For many eighth graders, CHS’s reputation precedes it. Some, Threadgill for example, get to know the school as a fun and welcoming environment from afar via older siblings and friends. 

“Because of what my older siblings have told me, I felt pretty confident, but [the outreach] just secured what I had learned beforehand,” Threadgill said. “I think the main message was just what a positive experience Chantilly is and what it will be instead of seeming like kind of a scary place. My friends really like it. I’m excited.”

I think the main message was just what a positive experience Chantilly is and what it will be instead of seeming like kind of a scary place. My friends really like it.

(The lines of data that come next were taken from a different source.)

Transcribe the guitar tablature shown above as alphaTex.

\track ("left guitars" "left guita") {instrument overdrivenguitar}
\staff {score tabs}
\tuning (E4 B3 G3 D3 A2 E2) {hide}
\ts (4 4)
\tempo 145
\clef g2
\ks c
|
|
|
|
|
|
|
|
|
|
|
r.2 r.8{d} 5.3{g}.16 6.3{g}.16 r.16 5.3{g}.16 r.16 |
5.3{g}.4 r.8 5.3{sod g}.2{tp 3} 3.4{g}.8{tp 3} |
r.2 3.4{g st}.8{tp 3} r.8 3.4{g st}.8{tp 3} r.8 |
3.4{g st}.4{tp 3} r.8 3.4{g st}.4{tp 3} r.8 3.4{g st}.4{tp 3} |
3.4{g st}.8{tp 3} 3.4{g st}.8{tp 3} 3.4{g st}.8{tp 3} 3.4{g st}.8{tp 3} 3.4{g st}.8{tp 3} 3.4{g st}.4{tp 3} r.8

I’m excited.

— RRMS eighth grader Rowan Threadgill

As a middle school counselor, Zishhan enjoys watching his students grow as preparations for the coming school year begin. He sees incoming seventh grade students discover the wonders of middle school while his eighth graders move on to high school. 

“It’s growing up and that’s exciting for everybody,” Zishhan said. “Our students, sometimes they do say it’s very similar, just bigger in high school, but they get to see how much more in depth the clubs get, and the extracurriculars and the resources that are available. It is exciting to see it on both ends when you’re in the middle. I definitely love that they’re so excited for high school, there’s also a lot of great memories and a lot of tears at the end of the year for our rising ninth graders.”